To prepare for this frothy confection you need at least five young campers (in our case, girls) between the ages of eight and fifteen. They should be given the tools to build a small pit (preferably on a beach) on which they should erect a wood fire using available drift wood or fallen branches from the woods around the beach. Charcoal will NOT do.
Various items should be on hand. First, there should be a number of bags of cubed marshmallows (at least four cubes for every camper and six for every counselor). These marshmallows should be at least an inch square (the bigger the better, within reason). They are then jabbed on to the end of thin sticks which have been whittled to a point to ease the jabbing. The marshmallows will have to stay jabbed through an ordeal of fire.
The trick in camping is to get the campers to do the work. That is what their parents are paying money for, and the campers feel gypped if they can’t do all the heavy lifting… So do not be selfish and hog the work. It is, after all, the camper’s experience.
Also at hand are bars of Hershey’s milk chocolate. It is important that this be milk chocolate because sometimes an adult suggests dark chocolate. These adults should be sent to the kitchen immediately and forced to eat camp sprouts and beans. You also need several boxes of Graham Crackers. Since you will need two crackers to every s’more, my experience is that these go quickly and it is always better to have leftovers than run short.
Okay, here comes the action part, and it happens so quickly that if you were to film this, you might have to go into a slow motion mode. The pierced marshmallow is thrust into the flame and then withdrawn before it completely incinerates. BUT, it is partially incinerated. It should have the slightest cover of cancer-causing ash. The insides should be hot and runny. It should be a prospective calamity that would surely happen if left a moment longer. It must not be taken out too early. A boring warm marshmallow does not a s’more make. A great deal of skill is required in this timing part of the operation.

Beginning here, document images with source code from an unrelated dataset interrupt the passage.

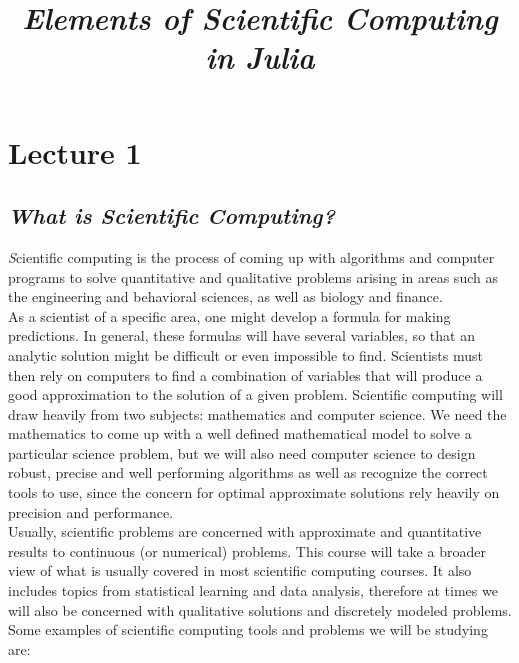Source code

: \documentclass[11pt,a4paper,oneside]{report}
\begin{document}
\title{\it\huge Elements of Scientific Computing in Julia}
\maketitle

\tableofcontents
\newpage

\section*{Lecture 1}

{\center\color{magenta}
\subsection*{{\it\huge What is Scientific Computing?}}}

{\it\huge S}cientific computing is the process of coming up with algorithms and computer programs to solve quantitative and qualitative problems arising in areas such as the engineering and behavioral sciences, as well as biology and finance.\\

As a scientist of a specific area, one might develop a formula for making predictions. In general, these formulas will have several variables, so that an analytic solution might be difficult or even impossible to find. Scientists must then rely on computers to find a combination of variables that will produce a good approximation to the solution of a given problem. Scientific computing will draw heavily from two subjects: mathematics and computer science. We need the mathematics to come up with a well defined mathematical model to solve a particular science problem, but we will also need computer science to design robust, precise and well performing algorithms as well as recognize the correct tools to use, since the concern for optimal approximate solutions rely heavily on precision and performance.\\

Usually, scientific  problems are concerned with approximate and quantitative results to continuous (or numerical) problems. This course will take a broader view of what is usually covered in most scientific computing courses. It also includes topics from statistical learning and data analysis, therefore at times we will also be concerned with qualitative solutions and discretely modeled problems. Some examples of scientific computing tools and problems we will be studying are: \\
\end{document}
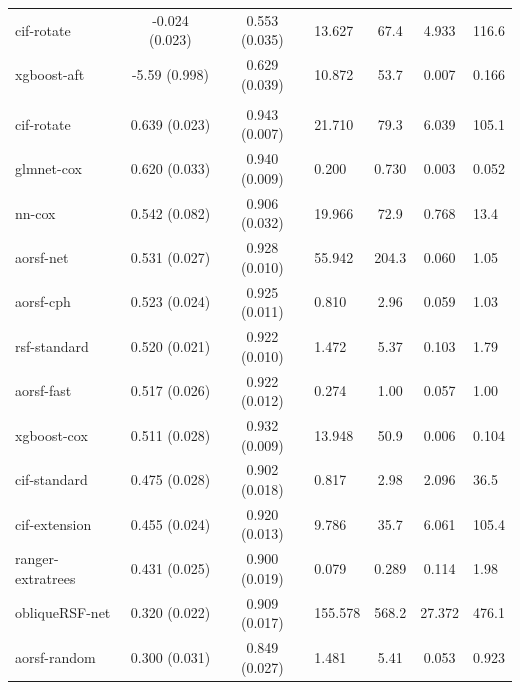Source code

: \documentclass[twoside,11pt]{article}\usepackage[]{graphicx}\usepackage[]{xcolor}
\newenvironment{knitrout}{}{} %
\begin{document}
\begin{knitrout}
\begin{longtable}{lcclccl}
\hspace{1em}cif-rotate & -0.024 (0.023) & 0.553 (0.035) & 13.627 & 67.4 & 4.933 & 116.6\\
\hspace{1em}xgboost-aft & -5.59 (0.998) & 0.629 (0.039) & 10.872 & 53.7 & 0.007 & 0.166\\
\addlinespace[0.3em]
\hline
\multicolumn{7}{l}{\textit{\textbf{Movies released in 2015-2018; gross 1M USD, n = 551, p = 46}}}\\
\hline
\hspace{1em}cif-rotate & 0.639 (0.023) & 0.943 (0.007) & 21.710 & 79.3 & 6.039 & 105.1\\
\hspace{1em}glmnet-cox & 0.620 (0.033) & 0.940 (0.009) & 0.200 & 0.730 & 0.003 & 0.052\\
\hspace{1em}nn-cox & 0.542 (0.082) & 0.906 (0.032) & 19.966 & 72.9 & 0.768 & 13.4\\
\hspace{1em}aorsf-net & 0.531 (0.027) & 0.928 (0.010) & 55.942 & 204.3 & 0.060 & 1.05\\
\hspace{1em}aorsf-cph & 0.523 (0.024) & 0.925 (0.011) & 0.810 & 2.96 & 0.059 & 1.03\\
\hspace{1em}rsf-standard & 0.520 (0.021) & 0.922 (0.010) & 1.472 & 5.37 & 0.103 & 1.79\\
\hspace{1em}aorsf-fast & 0.517 (0.026) & 0.922 (0.012) & 0.274 & 1.00 & 0.057 & 1.00\\
\hspace{1em}xgboost-cox & 0.511 (0.028) & 0.932 (0.009) & 13.948 & 50.9 & 0.006 & 0.104\\
\hspace{1em}cif-standard & 0.475 (0.028) & 0.902 (0.018) & 0.817 & 2.98 & 2.096 & 36.5\\
\hspace{1em}cif-extension & 0.455 (0.024) & 0.920 (0.013) & 9.786 & 35.7 & 6.061 & 105.4\\
\hspace{1em}ranger-extratrees & 0.431 (0.025) & 0.900 (0.019) & 0.079 & 0.289 & 0.114 & 1.98\\
\hspace{1em}obliqueRSF-net & 0.320 (0.022) & 0.909 (0.017) & 155.578 & 568.2 & 27.372 & 476.1\\
\hspace{1em}aorsf-random & 0.300 (0.031) & 0.849 (0.027) & 1.481 & 5.41 & 0.053 & 0.923\\

\end{longtable}
\end{knitrout}
\end{document}
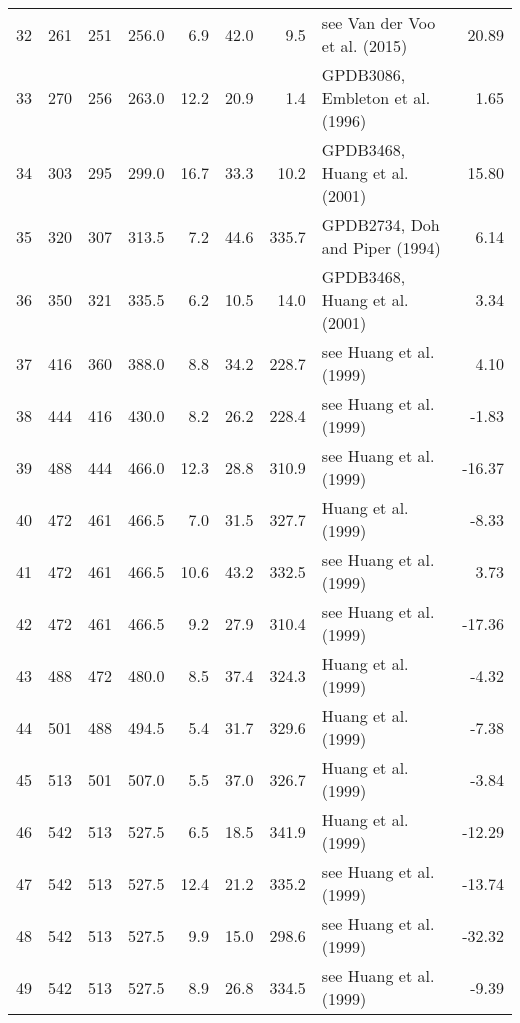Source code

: \documentclass[11pt]{article}
\begin{document}
\begin{sidewaystable}
{\begin{tabular}{lrrrrrrlr}
32 &       261 &      251 &       256.0 &   6.9 &  42.0 &    9.5 &     see Van der Voo et al. (2015) &     20.89 \\
33 &       270 &      256 &       263.0 &  12.2 &  20.9 &    1.4 &  GPDB3086, Embleton et al. (1996) &      1.65 \\
34 &       303 &      295 &       299.0 &  16.7 &  33.3 &   10.2 &     GPDB3468, Huang et al. (2001) &     15.80 \\
35 &       320 &      307 &       313.5 &   7.2 &  44.6 &  335.7 &    GPDB2734, Doh and Piper (1994) &      6.14 \\
36 &       350 &      321 &       335.5 &   6.2 &  10.5 &   14.0 &     GPDB3468, Huang et al. (2001) &      3.34 \\
37 &       416 &      360 &       388.0 &   8.8 &  34.2 &  228.7 &           see Huang et al. (1999) &      4.10 \\
38 &       444 &      416 &       430.0 &   8.2 &  26.2 &  228.4 &           see Huang et al. (1999) &     -1.83 \\
39 &       488 &      444 &       466.0 &  12.3 &  28.8 &  310.9 &           see Huang et al. (1999) &    -16.37 \\
40 &       472 &      461 &       466.5 &   7.0 &  31.5 &  327.7 &               Huang et al. (1999) &     -8.33 \\
41 &       472 &      461 &       466.5 &  10.6 &  43.2 &  332.5 &           see Huang et al. (1999) &      3.73 \\
42 &       472 &      461 &       466.5 &   9.2 &  27.9 &  310.4 &           see Huang et al. (1999) &    -17.36 \\
43 &       488 &      472 &       480.0 &   8.5 &  37.4 &  324.3 &               Huang et al. (1999) &     -4.32 \\
44 &       501 &      488 &       494.5 &   5.4 &  31.7 &  329.6 &               Huang et al. (1999) &     -7.38 \\
45 &       513 &      501 &       507.0 &   5.5 &  37.0 &  326.7 &               Huang et al. (1999) &     -3.84 \\
46 &       542 &      513 &       527.5 &   6.5 &  18.5 &  341.9 &               Huang et al. (1999) &    -12.29 \\
47 &       542 &      513 &       527.5 &  12.4 &  21.2 &  335.2 &           see Huang et al. (1999) &    -13.74 \\
48 &       542 &      513 &       527.5 &   9.9 &  15.0 &  298.6 &           see Huang et al. (1999) &    -32.32 \\
49 &       542 &      513 &       527.5 &   8.9 &  26.8 &  334.5 &           see Huang et al. (1999) &     -9.39 \\
\bottomrule
\end{tabular}}
\end{sidewaystable}
    
\end{document}
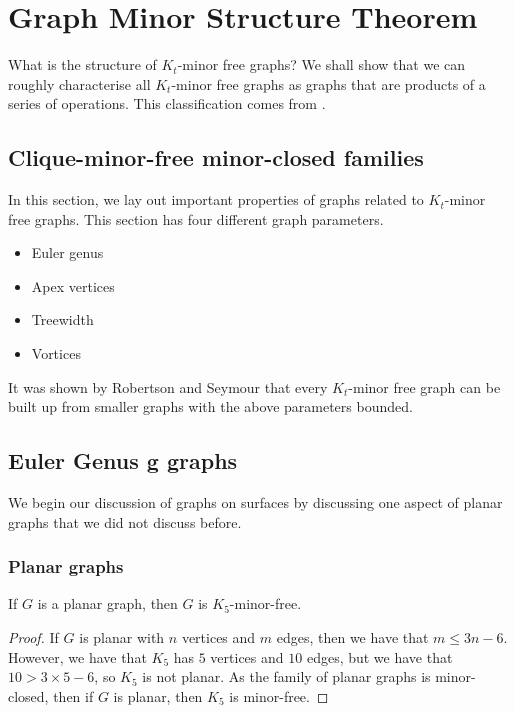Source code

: 
\section{Graph Minor Structure Theorem}\label{sec:Kt_Minor_Free}
What is the structure of $K_t$-minor free graphs? We shall show that we can roughly characterise all $K_t$-minor free graphs as graphs that are products of a series of operations. This classification comes from \cite{robertsonGraphMinorsXVI2003}.
\subsection{Clique-minor-free minor-closed families}\label{ssec:Kt_Minor_Closed_families}
In this section, we lay out important properties of graphs related to $K_t$-minor free graphs. This section has four different graph parameters.
\begin{itemize}
	\item Euler genus
	\item Apex vertices
	\item Treewidth
	\item Vortices
\end{itemize}
It was shown by Robertson and Seymour \cite{robertsonGraphMinorsXX2004} that every $K_t$-minor free graph can be built up from smaller graphs with the above parameters bounded.
\subsection{Euler Genus g graphs}
We begin our discussion of graphs on surfaces by discussing one aspect of planar graphs that we did not discuss before. 
\subsubsection{Planar graphs}\label{sssec:K_5-free_Planar}
\begin{theorem}\label{thm:K5_Free_Planar}
	If $G$ is a planar graph, then $G$ is $K_5$-minor-free.
\end{theorem}
\begin{proof}
	If $G$ is planar with $n$ vertices and $m$ edges, then we have that $m \leq 3n -6$. However, we have that $K_5$ has $5$ vertices and $10$ edges, but we have that $ 10 > 3 \times 5 - 6$, so $K_5$ is not planar. As the family of planar graphs is minor-closed, then if $G$ is planar, then $K_5$ is minor-free.
\end{proof}

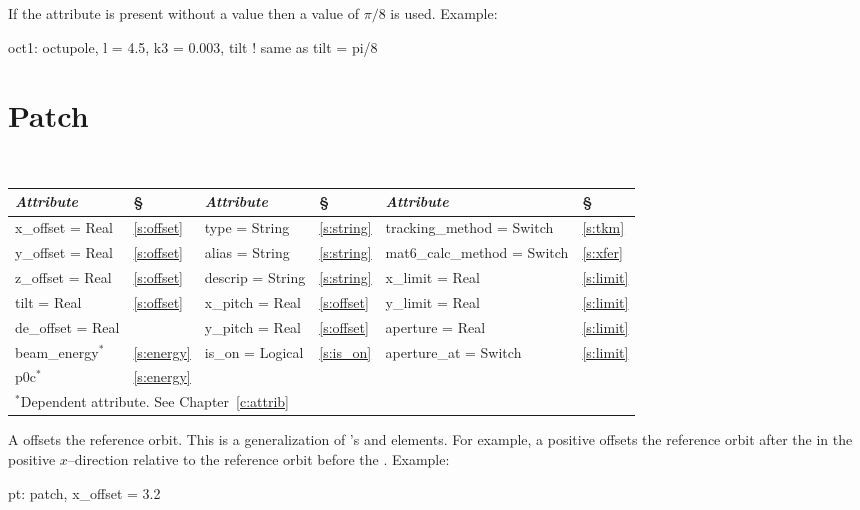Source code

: {{
If the  attribute is present without a value then a value of 
$\pi/8$ is used.
Example:
\begin{example}
  oct1: octupole, l = 4.5, k3 = 0.003, tilt ! same as tilt = pi/8
\end{example}

\section{Patch}
\label{s:patch}

\begin{center}
\tt
\begin{tabular}{|l|l||l|l||l|l|} \hline
  {\sl Attribute} & \S  & {\sl Attribute} & \S & {\sl Attribute} & \S \\ \hline
  x\_offset  = Real  & \ref{s:offset} &  type = String      & \ref{s:string} & tracking\_method = Switch   & \ref{s:tkm}   \\ \hline
  y\_offset  = Real  & \ref{s:offset} &  alias = String     & \ref{s:string} & mat6\_calc\_method = Switch & \ref{s:xfer}  \\ \hline
  z\_offset  = Real  & \ref{s:offset} &  descrip = String   & \ref{s:string} & x\_limit = Real             & \ref{s:limit} \\ \hline
  tilt = Real        & \ref{s:offset} &  x\_pitch   = Real  & \ref{s:offset} & y\_limit = Real             & \ref{s:limit} \\ \hline
  de\_offset = Real  &                &  y\_pitch   = Real  & \ref{s:offset} & aperture = Real             & \ref{s:limit} \\ \hline
  beam\_energy$^*$   & \ref{s:energy} &  is\_on = Logical   & \ref{s:is_on}  & aperture\_at = Switch       & \ref{s:limit} \\ \hline
  p0c$^*$            & \ref{s:energy} &                     &                &                             &               \\ \hline
  \multicolumn{6}{l}{\small $^*$Dependent attribute. See Chapter~\ref{c:attrib}} \\
\end{tabular}
\end{center}
\toffset

A  offsets the reference orbit. This is a generalization of
\mad's  and  elements. For example, a positive
 offsets the reference orbit after the  in the
positive $x$--direction relative to the reference orbit before the
.
Example:
\begin{example}
  pt: patch, x\_offset = 3.2
\end{example}

}}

You slap the hot and runny marshmallow onto a Graham Cracker and get it off the stick any way you can (you are on your own here). Then you cover the marshmallowed cracker with a suitable size chunk of chocolate (generally the size of the cracker itself), and then you cover this with the second piece of Graham Cracker, thereby making a Graham Cracker sandwich. Wasting no time at all, you push the hot concoction into your mouth (“the Camp is not responsible for burned mouths…”), making sure that you get some chocolate on your shirt or shorts, and certainly all over your face.
To add flavor, the oldest among you will tell ghost stories as the fire burns slowly down so that, at the end, there are totally petrified little campers. Believe me, the flavor of the s’more rises with each child’s gasp of horror.
A simple dish needing some preparation but, in the right circumstances, well worth the effort.